一方、病的口臭とは、病気が原因で口臭が起きることです。例えば、虫歯や歯周病が原因になって口臭が起きることがあります。歯周病になると歯茎が炎症を起こしますが、それが原因で口臭が強くなることがあります。また、胃腸の病気や、気管支や肺の疾患、糖尿病、肝臓病も口臭が強くなる原因になります。
口臭の原因はさまざまですが、その中で「膿栓」と呼ばれるものが原因となる場合があります。
まず、口の奥の両脇に「扁桃」と呼ばれる部位があります。扁桃には、体内に侵入しようとするウイルスや細菌を捕える役割があります。扁桃で捕えられたウイルスや細菌の死骸が溜まってできたのが膿栓です。膿栓は、白いつぶつぶで米粒程度の大きさですが、硫黄を強烈にしたような臭いがします。膿栓は通常、飲み込んだり、咳や痰によって排出されてしまいます。ところが、口が乾燥し、唾液が少なくなっていると口の中に溜まりやすくなり、口臭の原因となります。
膿栓以外にも、ホルモンの変化が口臭の原因となる場合があります。特に女性は、妊娠や生理(医学的には月経というのが一般的です)の時に、ホルモンが変化することで、口臭が強くなることがあります。排卵予定日前の48時間は女性ホルモンの分泌量はピークになりますが、それに伴い、口臭の原因となるガスが急増します。また、妊娠時には女性ホルモンの分泌量が増加しますが、女性ホルモンには歯周病菌の増殖を促す作用があり、歯周病が悪化することがあります。さらに、妊娠時には唾液の分泌量も少なくなり、つわりの影響で歯磨きが十分にできなかったりすることで、口の中の環境が悪くなる場合があります。これらの原因が重なることで、口臭につながることがあります。

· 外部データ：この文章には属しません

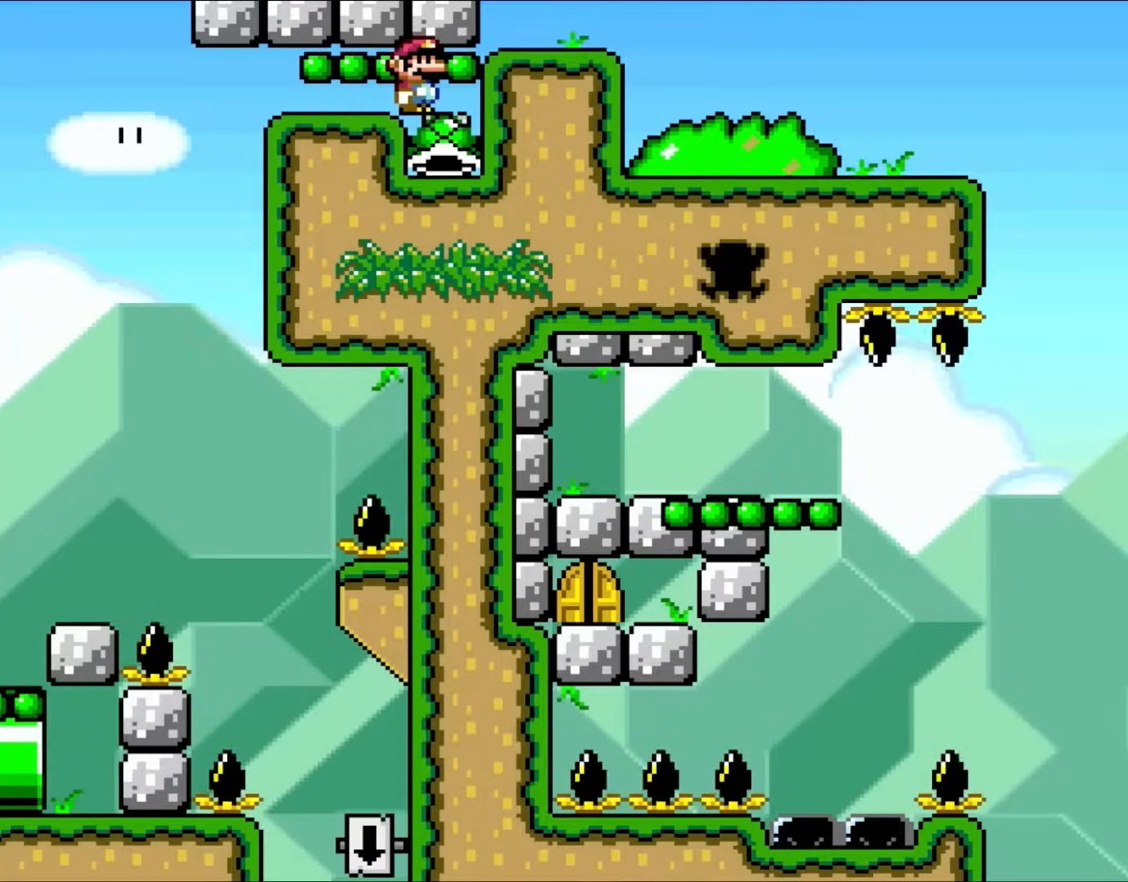
{"buttons": ["Y"], "events": [[250, "DPAD_RIGHT", "down"], [267, "DPAD_RIGHT", "up"]]}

膿栓は自分で除去しようとすると、扁桃を傷つけてしまう可能性があります。除去したい場合には、耳鼻咽喉科を受診して、除去してもらうようにしましょう。膿栓の除去は、専用の洗浄器を使って行います。扁桃腺に機器の管を突っ込み、水圧で洗い流します。それでも除去しきれない場合には、専用の機器を使い、膿栓を吸引することで除去します。
口臭の原因は、寝起きや空腹時の口の中の乾燥、歯周病などさまざまです。もし口臭の原因が膿栓だとわかったときには、除去は自分では行わず、耳鼻咽喉科を受診して治療してもらうようにしましょう。